News Corp's bid to take over British satellite broadcaster BSkyB is being referred to the Competition Commission, amid growing pressure on the media group. Earlier in the day, Britain's Deputy Prime Minister, Mr Nick Clegg, urged Mr Rupert Murdoch, now in London, to drop his bid.
The Commission would have a “full and exhaustive consideration of the merger, taking into account all recent relevant developments”, the Culture Media and Sport Secretary, Mr Jeremy Hunt, told Members of Parliament on Monday afternoon. It followed News Corp's decision to withdraw a previous promise to spin-off Sky News should it win the bid.
In the wake of revelations about the ‘grotesque' practices at News of the World, the News Corp tabloid embroiled in the phone hacking scandal, Mr Clegg urged Mr Murdoch to “do the decent thing” and reconsider the bid. “Look at how people feel about this and look at how the country has reacted with revulsion,” he told the BBC Monday, in the clearest condemnation to come out of the Government to date.
The Labour Party has said they will force a vote on the issue during an Opposition Day debate due to take place in the House of Commons on Wednesday. Mr Vincent Cable, the Business Secretary and member of the Liberal Democrats, told a press conference on Monday that the party was yet to decide which way it would vote, though all along it had approached the issue without “fear or favour”.
News Corp's decision to close the 168-year-old paper “the past Sunday's issue was its last” has done little to quell public anger. The scandal began in 2006, with the arrest of the News of the World's Royal editor and a private investigator hired by the paper over the illicit hacking of phone messages of members of the Royal household. Since then it has continued to simmer, with revelations that the phones of celebrities and politicians had been hacked doing little to capture the public imagination.
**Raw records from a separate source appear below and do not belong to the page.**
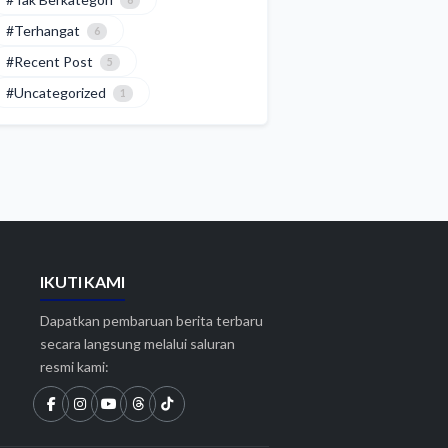
6
#Terhangat
6
#Recent Post
5
#Uncategorized
1
IKUTI KAMI
Dapatkan pembaruan berita terbaru
secara langsung melalui saluran
resmi kami:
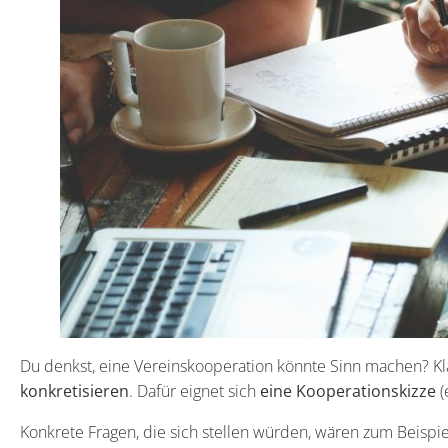
Du denkst, eine Vereinskooperation könnte Sinn machen? Kla
konkretisieren
. Dafür eignet sich
eine Kooperationskizze
(
Konkrete Fragen, die sich stellen würden, wären zum Beispie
It is only since last week, when reports surfaced that the paper had hacked into the voice mail of Milly Dowler, a schoolgirl who was murdered in 2002, that the public backlash began. It didn't stop there: families of the terrorist attacks on London are among those who have been warned by police that their phones may have been tapped by the paper. Scotland Yard is also considering whether the company made substantial payments to senior police officials.
Till recently, the Government had said its hands were tied, and that the allegations couldn't play a role in determining whether or not the takeover of BSkyB could go ahead. However, it emerged that Mr Jeremy Hunt had written to OFCOM, the media regulator, and the Office of Fair Trading on Monday to seek their advice on how to proceed. The Prime Minister has already announced a judge-led inquiry to examine why the first police investigation into the hacking scandal failed, and a separate inquiry, beginning this summer, into how newspapers are regulated.
Mr Rupert Murdoch arrived in London on Sunday to deal with the crisis, giving Mr Rebekah Brooks, the embattled head of News International his full backing. “Our proud tradition of journalism was shaken by the revelations,” said Mr Hunt.